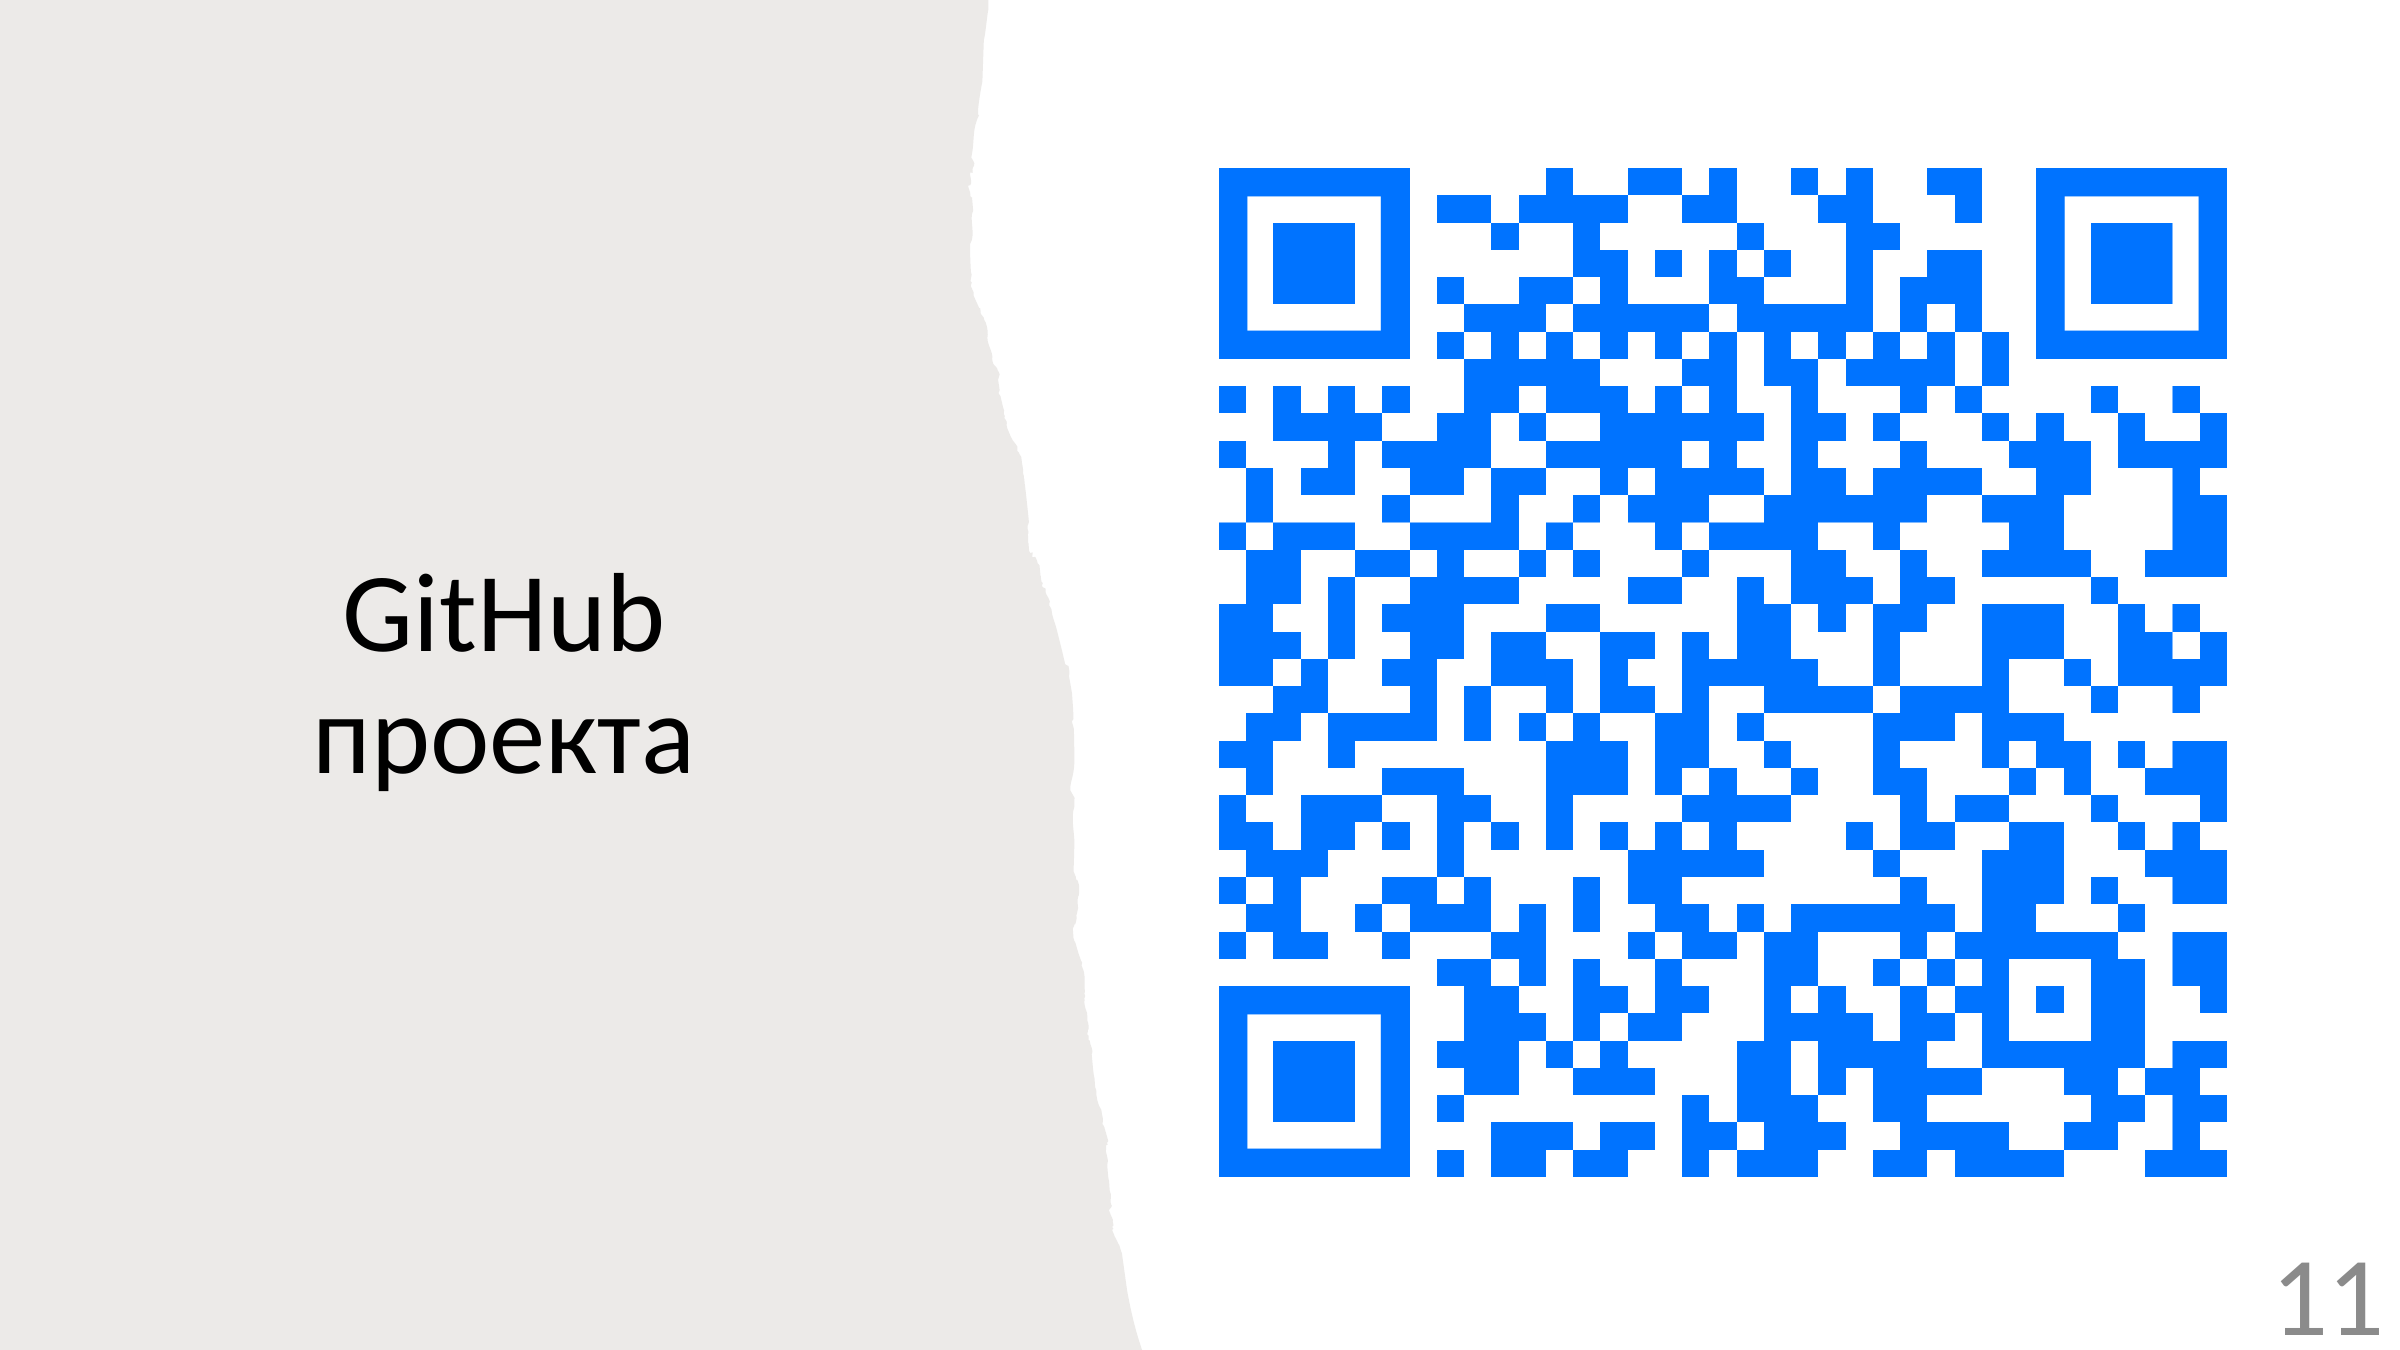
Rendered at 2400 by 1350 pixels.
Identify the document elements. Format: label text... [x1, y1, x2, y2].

slide_number 11 [1860, 1254, 2400, 1326]
picture [1164, 113, 2281, 1231]
text_box [0, 0, 1144, 1350]
text_box GitHub проекта [148, 544, 861, 806]
text_box [970, 0, 2400, 1350]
::::::
▶ **Work required**:
Images are to be omitted; everything else in the records is to be transcribed exactly.

▶ **Solution**:
Rendered at 2400 by 1350 pixels.
Identify the document elements. Format: label text... [x1, y1, x2, y2].

slide_number 11 [1860, 1254, 2400, 1326]
picture [1164, 113, 2281, 1231]
text_box [0, 0, 1144, 1350]
text_box GitHub проекта [148, 544, 861, 806]
text_box [970, 0, 2400, 1350]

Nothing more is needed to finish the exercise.